*Task details*:
Turn every line of the records below into a numbered list, one line per item, and leave out any blank lines.

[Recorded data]
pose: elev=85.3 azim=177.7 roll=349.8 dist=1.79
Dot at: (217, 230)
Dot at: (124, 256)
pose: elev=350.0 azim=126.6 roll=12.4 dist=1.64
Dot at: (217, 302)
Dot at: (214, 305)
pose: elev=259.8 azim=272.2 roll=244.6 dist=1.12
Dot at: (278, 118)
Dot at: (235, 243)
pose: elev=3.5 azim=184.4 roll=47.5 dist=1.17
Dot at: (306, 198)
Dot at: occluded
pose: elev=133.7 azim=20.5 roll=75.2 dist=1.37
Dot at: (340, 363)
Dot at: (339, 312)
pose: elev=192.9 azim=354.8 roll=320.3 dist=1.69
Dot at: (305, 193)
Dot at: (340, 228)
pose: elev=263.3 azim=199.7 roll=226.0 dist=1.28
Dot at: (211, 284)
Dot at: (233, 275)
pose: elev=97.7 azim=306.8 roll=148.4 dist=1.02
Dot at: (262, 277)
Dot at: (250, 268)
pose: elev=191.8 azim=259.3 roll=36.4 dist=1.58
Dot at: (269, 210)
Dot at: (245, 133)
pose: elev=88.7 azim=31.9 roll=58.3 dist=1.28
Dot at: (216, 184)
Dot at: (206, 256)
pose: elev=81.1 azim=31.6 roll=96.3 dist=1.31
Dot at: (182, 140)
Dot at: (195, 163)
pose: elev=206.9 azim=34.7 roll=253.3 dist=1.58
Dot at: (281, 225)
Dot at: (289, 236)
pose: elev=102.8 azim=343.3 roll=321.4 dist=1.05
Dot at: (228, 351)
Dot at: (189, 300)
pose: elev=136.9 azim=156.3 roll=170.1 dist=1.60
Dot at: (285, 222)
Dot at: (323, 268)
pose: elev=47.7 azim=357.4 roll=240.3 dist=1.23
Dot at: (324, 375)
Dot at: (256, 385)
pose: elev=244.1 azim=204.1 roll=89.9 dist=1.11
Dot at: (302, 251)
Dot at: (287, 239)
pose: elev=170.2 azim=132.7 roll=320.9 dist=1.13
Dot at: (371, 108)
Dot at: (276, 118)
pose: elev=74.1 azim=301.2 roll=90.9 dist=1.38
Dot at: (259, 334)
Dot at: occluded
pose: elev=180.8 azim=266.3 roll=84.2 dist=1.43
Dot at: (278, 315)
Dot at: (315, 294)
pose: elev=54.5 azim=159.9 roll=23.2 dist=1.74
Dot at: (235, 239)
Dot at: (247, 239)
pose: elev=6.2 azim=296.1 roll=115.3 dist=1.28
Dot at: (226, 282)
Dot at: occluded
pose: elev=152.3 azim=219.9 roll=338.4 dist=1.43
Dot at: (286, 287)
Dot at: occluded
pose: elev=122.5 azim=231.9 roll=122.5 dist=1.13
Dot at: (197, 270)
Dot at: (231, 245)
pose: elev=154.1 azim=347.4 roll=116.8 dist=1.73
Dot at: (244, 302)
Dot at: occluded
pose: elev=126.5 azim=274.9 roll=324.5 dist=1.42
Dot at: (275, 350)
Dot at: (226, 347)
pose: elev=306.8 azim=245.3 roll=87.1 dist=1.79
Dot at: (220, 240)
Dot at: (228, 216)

*Answer to this exercise*:
1. pose: elev=85.3 azim=177.7 roll=349.8 dist=1.79
2. Dot at: (217, 230)
3. Dot at: (124, 256)
4. pose: elev=350.0 azim=126.6 roll=12.4 dist=1.64
5. Dot at: (217, 302)
6. Dot at: (214, 305)
7. pose: elev=259.8 azim=272.2 roll=244.6 dist=1.12
8. Dot at: (278, 118)
9. Dot at: (235, 243)
10. pose: elev=3.5 azim=184.4 roll=47.5 dist=1.17
11. Dot at: (306, 198)
12. Dot at: occluded
13. pose: elev=133.7 azim=20.5 roll=75.2 dist=1.37
14. Dot at: (340, 363)
15. Dot at: (339, 312)
16. pose: elev=192.9 azim=354.8 roll=320.3 dist=1.69
17. Dot at: (305, 193)
18. Dot at: (340, 228)
19. pose: elev=263.3 azim=199.7 roll=226.0 dist=1.28
20. Dot at: (211, 284)
21. Dot at: (233, 275)
22. pose: elev=97.7 azim=306.8 roll=148.4 dist=1.02
23. Dot at: (262, 277)
24. Dot at: (250, 268)
25. pose: elev=191.8 azim=259.3 roll=36.4 dist=1.58
26. Dot at: (269, 210)
27. Dot at: (245, 133)
28. pose: elev=88.7 azim=31.9 roll=58.3 dist=1.28
29. Dot at: (216, 184)
30. Dot at: (206, 256)
31. pose: elev=81.1 azim=31.6 roll=96.3 dist=1.31
32. Dot at: (182, 140)
33. Dot at: (195, 163)
34. pose: elev=206.9 azim=34.7 roll=253.3 dist=1.58
35. Dot at: (281, 225)
36. Dot at: (289, 236)
37. pose: elev=102.8 azim=343.3 roll=321.4 dist=1.05
38. Dot at: (228, 351)
39. Dot at: (189, 300)
40. pose: elev=136.9 azim=156.3 roll=170.1 dist=1.60
41. Dot at: (285, 222)
42. Dot at: (323, 268)
43. pose: elev=47.7 azim=357.4 roll=240.3 dist=1.23
44. Dot at: (324, 375)
45. Dot at: (256, 385)
46. pose: elev=244.1 azim=204.1 roll=89.9 dist=1.11
47. Dot at: (302, 251)
48. Dot at: (287, 239)
49. pose: elev=170.2 azim=132.7 roll=320.9 dist=1.13
50. Dot at: (371, 108)
51. Dot at: (276, 118)
52. pose: elev=74.1 azim=301.2 roll=90.9 dist=1.38
53. Dot at: (259, 334)
54. Dot at: occluded
55. pose: elev=180.8 azim=266.3 roll=84.2 dist=1.43
56. Dot at: (278, 315)
57. Dot at: (315, 294)
58. pose: elev=54.5 azim=159.9 roll=23.2 dist=1.74
59. Dot at: (235, 239)
60. Dot at: (247, 239)
61. pose: elev=6.2 azim=296.1 roll=115.3 dist=1.28
62. Dot at: (226, 282)
63. Dot at: occluded
64. pose: elev=152.3 azim=219.9 roll=338.4 dist=1.43
65. Dot at: (286, 287)
66. Dot at: occluded
67. pose: elev=122.5 azim=231.9 roll=122.5 dist=1.13
68. Dot at: (197, 270)
69. Dot at: (231, 245)
70. pose: elev=154.1 azim=347.4 roll=116.8 dist=1.73
71. Dot at: (244, 302)
72. Dot at: occluded
73. pose: elev=126.5 azim=274.9 roll=324.5 dist=1.42
74. Dot at: (275, 350)
75. Dot at: (226, 347)
76. pose: elev=306.8 azim=245.3 roll=87.1 dist=1.79
77. Dot at: (220, 240)
78. Dot at: (228, 216)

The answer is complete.